"A fool of a boy, Rosey dear," said the old voice, as she took her place by the bed again. "Just a fool of a boy, to keep them all those years. And she married to another fellow, and a great-grandmother. Ah, well!... don't you cry about it, Rosey.... All done now!" She may have heard him wrong, for his voice went to a whisper. She wondered at the way the cough was sparing him.
Then she thought he was falling asleep again; but presently he
spoke. "I shall do very well now.... Nothing but a little rest ... that's all I want now. Only there's something I wanted to say about ... about...."
"About Sally?" Rosalind guessed quickly, and certainly.
"Ah ... about the baby.

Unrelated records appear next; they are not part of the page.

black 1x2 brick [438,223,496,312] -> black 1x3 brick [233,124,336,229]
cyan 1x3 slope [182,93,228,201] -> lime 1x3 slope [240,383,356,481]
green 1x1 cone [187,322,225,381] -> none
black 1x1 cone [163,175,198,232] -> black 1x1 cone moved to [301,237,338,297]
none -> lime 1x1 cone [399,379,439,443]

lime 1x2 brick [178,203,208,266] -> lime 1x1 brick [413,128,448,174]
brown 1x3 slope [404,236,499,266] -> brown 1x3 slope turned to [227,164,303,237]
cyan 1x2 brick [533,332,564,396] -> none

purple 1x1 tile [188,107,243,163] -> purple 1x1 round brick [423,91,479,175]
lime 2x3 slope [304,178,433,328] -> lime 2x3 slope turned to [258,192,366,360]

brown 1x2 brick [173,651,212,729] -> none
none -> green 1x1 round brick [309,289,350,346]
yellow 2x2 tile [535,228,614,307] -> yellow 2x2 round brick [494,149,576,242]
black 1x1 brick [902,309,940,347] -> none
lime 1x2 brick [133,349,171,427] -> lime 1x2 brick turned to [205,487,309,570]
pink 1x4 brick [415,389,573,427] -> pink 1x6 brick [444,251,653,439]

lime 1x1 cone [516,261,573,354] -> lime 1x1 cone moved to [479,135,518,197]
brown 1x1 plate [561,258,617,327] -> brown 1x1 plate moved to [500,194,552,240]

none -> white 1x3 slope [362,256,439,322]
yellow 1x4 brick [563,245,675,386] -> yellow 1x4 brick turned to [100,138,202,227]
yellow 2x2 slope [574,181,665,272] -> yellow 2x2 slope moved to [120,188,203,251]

Your baby, Rosey.... That man that was her father ... he's on my mind...."
"Oh me, forget him, dear—forget him! Leave him to God!" Rosalind repeated a phrase used twenty years ago by herself in answer to the old soldier's first uncontrollable outburst of anger against the man who had made her his victim. His voice rose again above a whisper as he answered:
"I heard you say so, dear child ... then ... that time. You were right, and I was wrong. But what I've said—many a time, God forgive me!—that I prayed he was in hell. I would be glad now to think I had not said it."
"Don't think of it. Oh, my dear, don't think of it! You never meant it...."
"Ah, but I did, though; and would again, mind you, Rosey! Only—not now! Better let him go, for Sallykin's sake.... The child's the puzzle of it...."
Rosalind thought she saw what he was trying to say, and herself tried to supplement it. "You mean, why isn't Sally like him?"